FAT è l'acronimo di File Allocation Table ossia quell'area del File System che contiene l'indice di tutti i file salvati su disco rigido. La FAT è dunque un'area importantissima per la ricerca dei dati poiché fornisce al sistema operativo le coordinate d'inizio di un determinato file.
Fisicamente la FAT è situata nell'area più esterna dei dischi.
Grazie alla FAT le testine dei dischi vanno in una determinata area del disco
rigido ed iniziano la lettura o scrittura delle informazioni richieste dal sistema
centrale.
La tavola d'allocazione non è unica, esiste infatti una copia identica
di back up posizionata sempre sull'esterno del disco che entra in funzione qual'ora
dovesse verificarsi un qualsiasi errore nella tavola principale.
Esistono oggi diversi tipi di FAT che si adattano alle diverse esigenze dell'utente
finale e soprattutto alle diverse capacità elaborative del computer.
La prima FAT, quella storica ereditata dal vecchio MS DOS è quella denominata
FAT16 che è poi la stessa che senza grosse modifiche è stata impiantata
sui primi sistemi WINDOWS.
Progettata per operare il trasferimento di file su floppy disk e su dispositivi
di memoria di massa dalle dimensioni oggigiorno contenute (fino a 2,1 GB) il
sistema andò in crisi con l'avvento di Hard Disk dalle capacitÃ
superiori.
Per ovviare a questo disguido si pensò in un primo tempo di poter dividere
il disco in diverse partizioni tutti dalle dimensioni inferiori a 2,1 GB ma
era comunque un palliativo che non avrebbe potuto reggere per parecchio tempo
poiché sempre più spesso i file andavano a sforare questa dimensione
massima.
Essendo poi stato sviluppato per piccoli dispositivi di memoria il sistema se
utilizzato fino al suo limite aveva l'inconveniente di gonfiarsi facendo occupare
spazi sempre superiori ai file in esso contenuti.
Per meglio comprendere di seguito mostriamo come il medesimo file si comporta
in diverse situazioni.
Dimensione del disco |
Spazio occupato |
255 MB |
4 |
( 255 MB - 512MB) |
8 |
( 512 MB - 1024 MB) |
16 |
(1024 MB - 2048 MB) |
32 |
Questo sistema d'indicizzazione è dunque stato superato dal sistema
FAT32 a partire dalla versione due di WIN95.
Il nuovo sistema è in grado di gestire dischi con dimensioni pari a
2 Terabyte e meglio gestisce l'indice dei file.
Il problema del "gonfiaggio dei file" è comunque, anche se
in maniera nettamente inferiore, persistente.

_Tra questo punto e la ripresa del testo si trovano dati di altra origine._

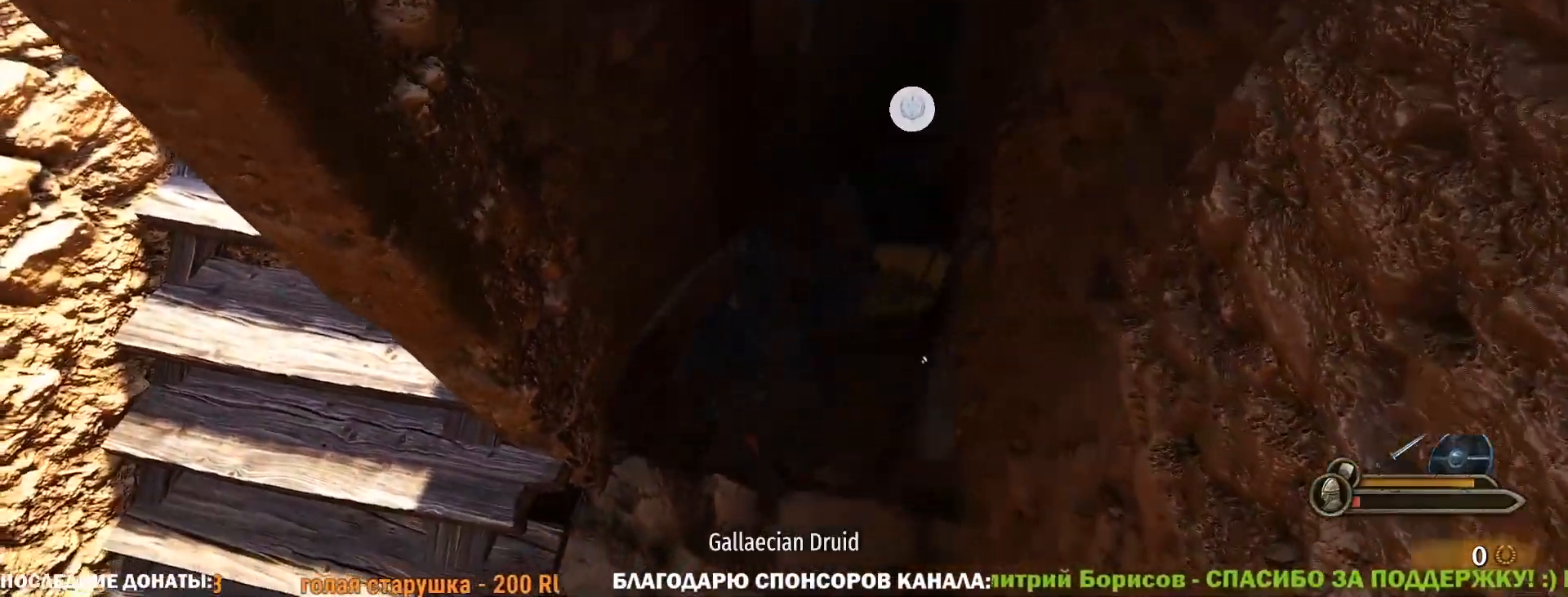
{"keys": ["w"], "mouse": [], "events": [[133, "w", "up"], [367, "w", "down"]]}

Oltre a questo il sistema perdeva gran parte della compatibilità con
altri sistemi operativi diversi da Microsoft come invece era accaduto in passato.
La FAT 16 è compatibile con Windows 95/ 98/ ME/ 2000/ XP/ Linux e perfino
alcune versioni di UNIX mentre la FAT 32 non è compatibile con altri
sistemi operativi come Windows NT/ Linux/ Unix.
Esiste poi, un terzo gradino evolutivo nella gestione dell'allocazione degli
indici ossia attraverso il sistema New Tecnology File System).
Questo sistema non è un'evoluzione dei precedenti, ma un sistema del
tutto nuovo d'organizzazione utilizzato per la prima volta con Win NT ed evolutosi
costantemente nel tempo.
Oggigiorno questo sistema è utilizzato da NT, 2000, e XP ed è
stato sviluppato al fine di superare in maniera soddisfacente tutti quei problemi
di gestione che si erano verificati con gli altri sistemi d'allocazione.
Il punto di partenza è stato concepire un sistema in grado di gestire
dischi molto grandi e garantire sistemi di sicurezza che nelle tipologie precedenti
non erano stati presi in considerazione.
NTFS infatti, a differenza degli altri sistemi, prima di porre in essere una
qualsiasi operazione di modifica registra il tutto su di un file speciale in
modo che anche se il sistema dovesse andare in tilt sia possibile tornare indietro
e ripristinare il sistema all'operazione precedente.
Scegliere il giusto file system non è dunque un'operazione semplice,
anzi è un'operazione per la quale vale la pena riflettere accuratamente.
Il consiglio è scegliere la tipologia di file system che meglio rispecchi
le reali capacità del vostro elaboratore evitando di strozzare il sistema
operativo rallentando le prestazioni.